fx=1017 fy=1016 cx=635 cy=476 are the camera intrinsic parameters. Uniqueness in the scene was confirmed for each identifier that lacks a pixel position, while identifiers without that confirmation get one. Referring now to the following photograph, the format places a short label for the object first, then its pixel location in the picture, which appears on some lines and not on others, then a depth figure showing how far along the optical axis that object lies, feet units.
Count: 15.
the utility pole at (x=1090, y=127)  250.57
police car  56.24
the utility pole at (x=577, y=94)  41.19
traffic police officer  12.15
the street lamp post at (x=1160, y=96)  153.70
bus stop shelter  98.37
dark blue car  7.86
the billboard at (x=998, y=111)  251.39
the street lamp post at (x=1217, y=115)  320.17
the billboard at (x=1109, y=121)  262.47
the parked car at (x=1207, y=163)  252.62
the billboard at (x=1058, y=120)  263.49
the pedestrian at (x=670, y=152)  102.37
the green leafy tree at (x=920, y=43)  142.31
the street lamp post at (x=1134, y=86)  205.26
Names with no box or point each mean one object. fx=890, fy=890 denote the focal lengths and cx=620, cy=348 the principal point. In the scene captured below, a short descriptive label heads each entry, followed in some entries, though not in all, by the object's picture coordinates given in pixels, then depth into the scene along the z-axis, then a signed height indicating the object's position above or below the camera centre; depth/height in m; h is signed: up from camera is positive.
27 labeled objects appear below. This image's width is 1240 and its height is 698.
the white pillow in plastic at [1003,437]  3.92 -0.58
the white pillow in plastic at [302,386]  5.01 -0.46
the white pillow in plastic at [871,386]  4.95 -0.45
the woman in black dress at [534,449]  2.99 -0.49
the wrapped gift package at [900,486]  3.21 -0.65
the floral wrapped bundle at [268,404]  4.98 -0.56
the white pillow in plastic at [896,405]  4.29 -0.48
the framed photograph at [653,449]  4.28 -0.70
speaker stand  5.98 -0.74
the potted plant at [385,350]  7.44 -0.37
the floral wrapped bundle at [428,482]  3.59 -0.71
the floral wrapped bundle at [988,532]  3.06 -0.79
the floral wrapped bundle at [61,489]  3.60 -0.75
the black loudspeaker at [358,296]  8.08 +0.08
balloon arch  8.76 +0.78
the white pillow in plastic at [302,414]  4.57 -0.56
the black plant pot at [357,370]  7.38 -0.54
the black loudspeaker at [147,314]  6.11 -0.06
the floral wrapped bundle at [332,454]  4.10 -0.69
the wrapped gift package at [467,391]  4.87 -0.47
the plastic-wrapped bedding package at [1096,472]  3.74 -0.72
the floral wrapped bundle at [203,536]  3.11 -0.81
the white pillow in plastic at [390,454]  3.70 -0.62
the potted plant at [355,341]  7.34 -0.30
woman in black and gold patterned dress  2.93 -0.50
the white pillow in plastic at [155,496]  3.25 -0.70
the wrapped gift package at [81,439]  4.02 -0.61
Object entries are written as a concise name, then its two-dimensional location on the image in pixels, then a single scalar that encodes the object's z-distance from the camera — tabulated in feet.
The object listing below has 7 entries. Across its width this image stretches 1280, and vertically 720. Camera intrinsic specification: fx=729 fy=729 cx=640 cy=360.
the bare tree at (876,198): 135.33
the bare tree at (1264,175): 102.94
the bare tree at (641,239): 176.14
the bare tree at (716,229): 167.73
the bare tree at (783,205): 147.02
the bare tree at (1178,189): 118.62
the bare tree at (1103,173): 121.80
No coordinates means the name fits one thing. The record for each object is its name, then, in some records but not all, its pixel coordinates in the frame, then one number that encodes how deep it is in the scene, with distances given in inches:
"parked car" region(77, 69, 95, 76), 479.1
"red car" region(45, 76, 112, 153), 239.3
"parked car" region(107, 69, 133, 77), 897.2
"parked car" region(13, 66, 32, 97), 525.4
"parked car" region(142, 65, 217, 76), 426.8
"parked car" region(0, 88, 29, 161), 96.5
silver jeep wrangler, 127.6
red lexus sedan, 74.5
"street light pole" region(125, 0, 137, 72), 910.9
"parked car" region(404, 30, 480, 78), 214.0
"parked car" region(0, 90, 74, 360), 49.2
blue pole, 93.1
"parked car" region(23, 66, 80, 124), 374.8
────────
▸ **Exercise instructions**: Return a copy of each line in the records above that has "billboard" in it.

▸ **Result**:
the billboard at (x=998, y=111)  251.39
the billboard at (x=1109, y=121)  262.47
the billboard at (x=1058, y=120)  263.49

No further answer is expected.